The Undertaker's Daughter (Ilka #1)(56)



While he spoke, Ilka walked over to him, put her arms around him, and leaned down to kiss him. Her lips were nearly touching his before he stopped talking. He tasted of lake water and something sweet he’d eaten. Hard candy, she guessed.

He was startled. “Are you sure about this?” he murmured, but he allowed himself to be backed up and led into the house. With her hand on his chest, she tried to steer him around even though she’d never been inside his house. She backed him through the kitchen with big windows facing the lake, then through the living room. She sensed more than noticed the sofa and dining room table. The small TV on a box in the corner, low priority. Paintings on the wall, antlers. She felt his breath against her neck as her heart hammered away. And she felt the freedom to loosen the knot of anger that had built up since she’d left Mary Ann’s big white house.

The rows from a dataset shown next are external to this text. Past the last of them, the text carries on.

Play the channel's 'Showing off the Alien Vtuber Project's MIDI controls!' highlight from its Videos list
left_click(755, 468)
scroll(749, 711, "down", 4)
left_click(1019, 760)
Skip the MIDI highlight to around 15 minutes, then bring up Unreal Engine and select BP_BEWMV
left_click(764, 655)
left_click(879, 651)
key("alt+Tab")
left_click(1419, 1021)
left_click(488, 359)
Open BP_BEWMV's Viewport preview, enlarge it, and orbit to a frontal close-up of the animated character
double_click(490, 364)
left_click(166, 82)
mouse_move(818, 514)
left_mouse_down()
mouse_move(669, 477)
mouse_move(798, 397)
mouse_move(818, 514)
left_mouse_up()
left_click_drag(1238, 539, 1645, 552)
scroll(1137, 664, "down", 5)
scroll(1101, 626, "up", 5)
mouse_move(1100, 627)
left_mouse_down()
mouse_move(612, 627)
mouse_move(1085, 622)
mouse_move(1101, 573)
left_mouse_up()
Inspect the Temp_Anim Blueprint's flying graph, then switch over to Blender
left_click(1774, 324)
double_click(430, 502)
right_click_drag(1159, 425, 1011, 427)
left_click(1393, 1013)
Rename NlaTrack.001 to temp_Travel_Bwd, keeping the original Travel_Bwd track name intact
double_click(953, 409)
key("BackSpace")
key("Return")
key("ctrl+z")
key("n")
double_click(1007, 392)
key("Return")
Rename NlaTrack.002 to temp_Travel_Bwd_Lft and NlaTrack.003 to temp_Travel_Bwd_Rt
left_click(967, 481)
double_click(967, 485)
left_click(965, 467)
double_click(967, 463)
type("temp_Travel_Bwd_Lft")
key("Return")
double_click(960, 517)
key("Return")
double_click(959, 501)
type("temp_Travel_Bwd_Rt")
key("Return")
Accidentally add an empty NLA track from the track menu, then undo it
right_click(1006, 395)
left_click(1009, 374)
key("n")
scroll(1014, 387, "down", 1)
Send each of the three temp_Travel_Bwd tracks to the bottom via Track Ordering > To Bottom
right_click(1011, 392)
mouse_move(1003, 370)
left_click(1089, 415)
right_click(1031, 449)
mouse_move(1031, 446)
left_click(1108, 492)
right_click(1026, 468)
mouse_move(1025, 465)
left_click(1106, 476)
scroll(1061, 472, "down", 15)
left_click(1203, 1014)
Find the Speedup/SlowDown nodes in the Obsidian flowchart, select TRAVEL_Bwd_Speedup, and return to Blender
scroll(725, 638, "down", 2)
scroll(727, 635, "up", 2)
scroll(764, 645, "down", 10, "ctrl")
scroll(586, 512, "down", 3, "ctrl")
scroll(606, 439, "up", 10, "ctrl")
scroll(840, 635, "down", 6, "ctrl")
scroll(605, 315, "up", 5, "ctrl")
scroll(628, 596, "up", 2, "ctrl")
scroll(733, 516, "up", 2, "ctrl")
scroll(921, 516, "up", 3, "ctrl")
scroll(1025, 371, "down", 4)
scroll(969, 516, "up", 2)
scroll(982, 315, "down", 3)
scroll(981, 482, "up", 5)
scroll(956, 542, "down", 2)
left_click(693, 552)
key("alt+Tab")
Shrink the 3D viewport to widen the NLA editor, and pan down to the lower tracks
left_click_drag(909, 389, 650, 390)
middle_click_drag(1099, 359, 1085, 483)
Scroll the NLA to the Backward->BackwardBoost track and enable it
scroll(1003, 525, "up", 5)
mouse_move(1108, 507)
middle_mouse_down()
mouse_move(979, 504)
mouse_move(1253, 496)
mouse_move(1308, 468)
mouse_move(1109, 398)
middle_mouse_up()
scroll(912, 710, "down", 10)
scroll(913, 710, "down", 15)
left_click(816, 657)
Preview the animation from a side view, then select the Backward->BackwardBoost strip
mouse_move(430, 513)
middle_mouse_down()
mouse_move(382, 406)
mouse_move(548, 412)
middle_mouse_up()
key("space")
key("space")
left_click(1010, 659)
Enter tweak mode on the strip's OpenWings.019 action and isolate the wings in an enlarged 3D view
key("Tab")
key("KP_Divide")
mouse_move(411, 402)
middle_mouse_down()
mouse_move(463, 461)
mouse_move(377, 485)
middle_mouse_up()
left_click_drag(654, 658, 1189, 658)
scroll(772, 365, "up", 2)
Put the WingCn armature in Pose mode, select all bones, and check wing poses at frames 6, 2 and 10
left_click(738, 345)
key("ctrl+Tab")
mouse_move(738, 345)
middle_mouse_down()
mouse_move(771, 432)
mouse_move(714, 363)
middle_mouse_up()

Artie managed to open the door at the end of the living room. “Are we sure this is a good idea?” he said, his words streaming directly into her mouth.

Ilka kissed him harder and began unbuckling his pants with one hand, her other hand still around his neck. That seemed to wake him up. He ripped his sweater off and helped her loosen his belt.

She sat down on the bed and pulled him down to her. Then she noticed he was still wearing his rubber boots. Her greedy hands got rid of the Hawaiian shirt in short order, and they both smiled when Artie stood up and took his pants and boots off. The bun of hair on top of his head was coming undone; it looked like something exploding. Ilka didn’t bother taking off the white shirt she’d been wearing since the funeral service. Her father’s shirt. Though that detail was the last thing on her mind at that moment. She stared as Artie pulled his boxers off and fell back onto the bed, muttering, “Jesus Christ!”

He spoke directly into her ear, asked if Danish girls usually took whatever they needed, whenever they felt like it.

She leaned over and pulled her jeans off as she assured him that it was completely normal, that there was nothing more to it than that.



He could have thrown her out. He could have invited her for a drink afterward. Or asked why the hell she hadn’t at least called before showing up. But Artie Sorvino simply followed her out onto the front porch after they’d taken a quick shower and wrapped themselves up in thick blankets he pulled out of a reed basket in the hallway. Ilka handed him a can of beer and opened one of her root beers; he tossed a few cushions on the porch chairs and grabbed the lighter in the kitchen.

The sun had set; the darkness hid Lake Michigan. The only part of the lake that reached them was the roar of the waves rolling in over the rocky shore. And the smell.

She sensed him looking at her. Sensed that he was unsure what she expected from him. If it was affection she wanted.

Ilka pointed to a chair on the other side of the table, hoping it was enough to make him understand that this wasn’t anything more than what they’d already done.

“What is it about that family?” she asked, after they sat down. “It’s like they don’t want to have anything to do with my father. Has it always been like that?”

She pulled the blanket tighter around her, though she enjoyed being outside this late.

Artie lit a cigarette and pushed the pack over to her, but she let it lie. He shook his head. “That’s not how I see them, but you’re right that Paul kept his private life and the business separate. Very separate. It wasn’t something I thought about so much. That’s just how it was.”

He hesitated a moment. “A lot of people have problems with this business. Several very nice female acquaintances jumped ship on me when I told them what I did for a living. It’s almost like people think that death disappears if you ignore it. Or that you can keep it at a distance by not talking about it.”

“But the business must have been a big part of his life.”

He nodded. “I think they had an agreement. He wouldn’t bring the dead home into his private life. And he kept his private life away from the dead. That’s how I always saw it. And it probably wasn’t a bad way to do it. A business like ours can dominate your life.”

Ilka set her bottle down and pulled her legs up.

“You might not want to hear this, but your dad was very caring toward Mary Ann and the girls. I thought he overprotected them, but I never told him that. If anyone so much as mentioned something like that, he’d turn around and walk off.”

She stared into the flame of the small square electric candle in the lantern. It flickered mechanically, as if an invisible wind blew inside the glass and shook the wick. She didn’t want to hear any more. It might have been na?ve of her to expect them to greet her with open arms. If they’d felt that way, they would already have visited her. She thought about Amber, who clearly hadn’t told the others she had sat for hours on the bench in front of her father’s business. Maybe she had hoped Ilka would invite her in or take her up to her father’s room, which still held so much of him.

Artie interrupted her thoughts. “That name of yours—is that a usual name in Denmark?” He opened another beer.

Ilka shook her head. “I’d be surprised if there is one other person so unlucky. My father named me for the horse that won the Derby in 1947. Ilka Nichols only won once. It was the year my grandfather took my father to the track for the first time. He talked my mother into giving me this idiotic name because he said it was the symbol of a winner and…how do you say, someone not like other people. Someone who fought and did okay against the odds. But the name has been more like a curse, when I think about what the racetrack meant for my father’s life.”